→ Task prompt:
Output every record exactly, apart from its images.

───── Data in this exercise

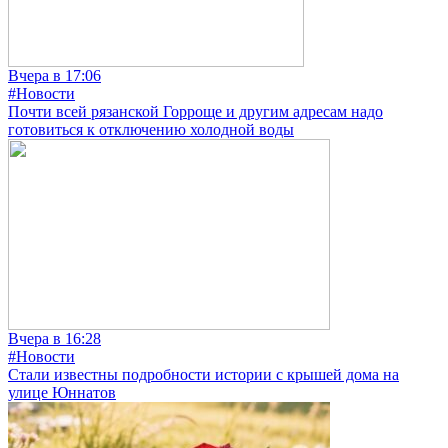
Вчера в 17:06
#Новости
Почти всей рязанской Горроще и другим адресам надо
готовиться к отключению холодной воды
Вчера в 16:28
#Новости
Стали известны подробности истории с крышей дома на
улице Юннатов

──────────

→ Solution:
Вчера в 17:06
#Новости
Почти всей рязанской Горроще и другим адресам надо
готовиться к отключению холодной воды
Вчера в 16:28
#Новости
Стали известны подробности истории с крышей дома на
улице Юннатов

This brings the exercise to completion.